PROBLEM DETAILS: Reproduce verbatim the lines of the material starting at the line that contains "CAPITULO - 08" and ending at the line that contains "15 - Todos nos", with both of those lines included.
________
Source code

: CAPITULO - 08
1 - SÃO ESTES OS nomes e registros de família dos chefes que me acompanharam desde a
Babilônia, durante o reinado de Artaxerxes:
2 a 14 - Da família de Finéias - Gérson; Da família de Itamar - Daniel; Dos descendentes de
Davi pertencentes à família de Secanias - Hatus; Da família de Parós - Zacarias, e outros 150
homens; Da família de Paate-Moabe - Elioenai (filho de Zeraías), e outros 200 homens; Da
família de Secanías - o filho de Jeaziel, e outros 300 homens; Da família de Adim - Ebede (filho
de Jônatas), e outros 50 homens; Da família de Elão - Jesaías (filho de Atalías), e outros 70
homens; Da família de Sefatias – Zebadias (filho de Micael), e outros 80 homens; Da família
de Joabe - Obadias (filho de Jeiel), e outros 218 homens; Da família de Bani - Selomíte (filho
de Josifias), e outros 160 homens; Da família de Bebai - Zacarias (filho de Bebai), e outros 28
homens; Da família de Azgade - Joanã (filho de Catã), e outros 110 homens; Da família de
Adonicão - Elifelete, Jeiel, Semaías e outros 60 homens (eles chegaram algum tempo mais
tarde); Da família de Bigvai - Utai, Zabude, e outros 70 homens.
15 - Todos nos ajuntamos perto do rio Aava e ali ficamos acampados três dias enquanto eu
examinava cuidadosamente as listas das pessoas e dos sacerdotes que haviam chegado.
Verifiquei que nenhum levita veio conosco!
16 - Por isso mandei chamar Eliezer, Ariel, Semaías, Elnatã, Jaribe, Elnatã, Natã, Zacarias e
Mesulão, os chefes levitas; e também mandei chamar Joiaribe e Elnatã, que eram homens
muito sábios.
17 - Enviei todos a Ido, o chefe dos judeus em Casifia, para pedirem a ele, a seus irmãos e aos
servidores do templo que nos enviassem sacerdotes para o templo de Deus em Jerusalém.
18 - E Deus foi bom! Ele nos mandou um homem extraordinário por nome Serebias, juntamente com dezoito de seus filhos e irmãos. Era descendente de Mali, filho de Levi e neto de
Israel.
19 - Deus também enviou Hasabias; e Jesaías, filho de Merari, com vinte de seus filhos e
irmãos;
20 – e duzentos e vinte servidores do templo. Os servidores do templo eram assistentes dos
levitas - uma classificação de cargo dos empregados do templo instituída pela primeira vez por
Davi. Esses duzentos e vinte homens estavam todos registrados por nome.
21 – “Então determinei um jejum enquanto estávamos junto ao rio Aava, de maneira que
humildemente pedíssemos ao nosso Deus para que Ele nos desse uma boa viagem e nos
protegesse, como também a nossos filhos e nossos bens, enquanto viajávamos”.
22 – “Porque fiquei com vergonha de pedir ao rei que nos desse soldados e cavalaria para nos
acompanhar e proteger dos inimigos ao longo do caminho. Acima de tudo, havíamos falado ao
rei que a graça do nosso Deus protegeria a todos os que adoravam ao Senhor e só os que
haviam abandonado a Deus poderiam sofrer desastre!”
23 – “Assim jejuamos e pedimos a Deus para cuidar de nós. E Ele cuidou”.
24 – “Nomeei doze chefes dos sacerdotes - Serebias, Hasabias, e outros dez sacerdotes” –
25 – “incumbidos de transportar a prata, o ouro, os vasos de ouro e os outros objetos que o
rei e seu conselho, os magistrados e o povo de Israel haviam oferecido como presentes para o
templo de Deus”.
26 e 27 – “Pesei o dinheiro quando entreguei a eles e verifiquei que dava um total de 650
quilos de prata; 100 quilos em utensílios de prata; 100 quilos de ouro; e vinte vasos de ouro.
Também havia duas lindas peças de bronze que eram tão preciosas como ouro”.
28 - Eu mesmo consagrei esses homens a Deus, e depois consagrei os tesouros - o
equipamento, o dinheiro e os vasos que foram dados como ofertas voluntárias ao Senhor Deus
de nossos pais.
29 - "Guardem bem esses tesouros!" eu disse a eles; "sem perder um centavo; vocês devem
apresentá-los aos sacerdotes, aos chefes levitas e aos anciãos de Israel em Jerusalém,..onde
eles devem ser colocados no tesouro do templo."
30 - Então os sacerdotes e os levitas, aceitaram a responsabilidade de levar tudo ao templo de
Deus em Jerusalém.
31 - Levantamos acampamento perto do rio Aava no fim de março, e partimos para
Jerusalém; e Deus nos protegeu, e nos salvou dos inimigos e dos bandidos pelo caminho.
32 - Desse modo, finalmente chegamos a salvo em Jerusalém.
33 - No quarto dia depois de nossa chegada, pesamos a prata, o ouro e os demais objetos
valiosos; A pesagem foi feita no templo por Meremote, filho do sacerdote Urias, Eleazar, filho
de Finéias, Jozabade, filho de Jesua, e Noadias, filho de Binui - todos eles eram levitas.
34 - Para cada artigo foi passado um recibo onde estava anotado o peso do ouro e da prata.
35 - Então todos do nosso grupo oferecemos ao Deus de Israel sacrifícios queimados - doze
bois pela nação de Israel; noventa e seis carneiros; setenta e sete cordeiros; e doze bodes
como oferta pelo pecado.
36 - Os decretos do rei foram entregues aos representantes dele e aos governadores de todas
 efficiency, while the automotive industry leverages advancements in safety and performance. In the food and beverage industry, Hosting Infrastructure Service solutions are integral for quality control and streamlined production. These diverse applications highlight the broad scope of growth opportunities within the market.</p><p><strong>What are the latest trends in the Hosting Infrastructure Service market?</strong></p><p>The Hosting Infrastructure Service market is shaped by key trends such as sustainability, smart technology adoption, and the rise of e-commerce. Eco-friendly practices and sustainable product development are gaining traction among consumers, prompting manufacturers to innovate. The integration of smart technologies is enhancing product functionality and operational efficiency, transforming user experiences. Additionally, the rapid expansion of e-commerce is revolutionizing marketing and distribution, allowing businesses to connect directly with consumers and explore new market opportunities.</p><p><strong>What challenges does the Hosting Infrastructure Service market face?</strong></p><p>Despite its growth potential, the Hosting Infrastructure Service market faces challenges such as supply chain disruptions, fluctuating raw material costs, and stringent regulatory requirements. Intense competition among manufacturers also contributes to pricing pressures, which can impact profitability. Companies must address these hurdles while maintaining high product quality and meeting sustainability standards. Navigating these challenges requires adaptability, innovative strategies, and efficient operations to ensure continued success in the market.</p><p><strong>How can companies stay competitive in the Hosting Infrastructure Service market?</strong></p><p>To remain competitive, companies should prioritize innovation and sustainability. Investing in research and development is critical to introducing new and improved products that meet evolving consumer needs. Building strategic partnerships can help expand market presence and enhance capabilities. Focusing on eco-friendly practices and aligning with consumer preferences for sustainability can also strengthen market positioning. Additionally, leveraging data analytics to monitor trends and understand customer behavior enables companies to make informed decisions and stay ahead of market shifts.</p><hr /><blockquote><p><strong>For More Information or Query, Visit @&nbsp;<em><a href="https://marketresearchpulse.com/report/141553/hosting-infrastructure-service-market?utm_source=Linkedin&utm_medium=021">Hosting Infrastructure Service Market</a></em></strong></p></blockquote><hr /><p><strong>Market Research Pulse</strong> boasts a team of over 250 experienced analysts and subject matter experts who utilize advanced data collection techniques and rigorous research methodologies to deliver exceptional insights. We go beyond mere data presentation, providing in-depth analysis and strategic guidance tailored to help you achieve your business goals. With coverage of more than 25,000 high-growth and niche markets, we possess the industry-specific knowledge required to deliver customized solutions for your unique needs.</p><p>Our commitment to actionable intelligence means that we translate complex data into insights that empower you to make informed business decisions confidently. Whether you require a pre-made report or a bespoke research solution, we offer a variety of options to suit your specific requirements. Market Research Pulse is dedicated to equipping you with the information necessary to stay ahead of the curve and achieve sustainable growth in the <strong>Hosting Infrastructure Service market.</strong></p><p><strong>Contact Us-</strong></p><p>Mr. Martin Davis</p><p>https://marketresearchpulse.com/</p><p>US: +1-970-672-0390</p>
________
OUTPUT OF THE EXERCISE:
: CAPITULO - 08
1 - SÃO ESTES OS nomes e registros de família dos chefes que me acompanharam desde a
Babilônia, durante o reinado de Artaxerxes:
2 a 14 - Da família de Finéias - Gérson; Da família de Itamar - Daniel; Dos descendentes de
Davi pertencentes à família de Secanias - Hatus; Da família de Parós - Zacarias, e outros 150
homens; Da família de Paate-Moabe - Elioenai (filho de Zeraías), e outros 200 homens; Da
família de Secanías - o filho de Jeaziel, e outros 300 homens; Da família de Adim - Ebede (filho
de Jônatas), e outros 50 homens; Da família de Elão - Jesaías (filho de Atalías), e outros 70
homens; Da família de Sefatias – Zebadias (filho de Micael), e outros 80 homens; Da família
de Joabe - Obadias (filho de Jeiel), e outros 218 homens; Da família de Bani - Selomíte (filho
de Josifias), e outros 160 homens; Da família de Bebai - Zacarias (filho de Bebai), e outros 28
homens; Da família de Azgade - Joanã (filho de Catã), e outros 110 homens; Da família de
Adonicão - Elifelete, Jeiel, Semaías e outros 60 homens (eles chegaram algum tempo mais
tarde); Da família de Bigvai - Utai, Zabude, e outros 70 homens.
15 - Todos nos ajuntamos perto do rio Aava e ali ficamos acampados três dias enquanto eu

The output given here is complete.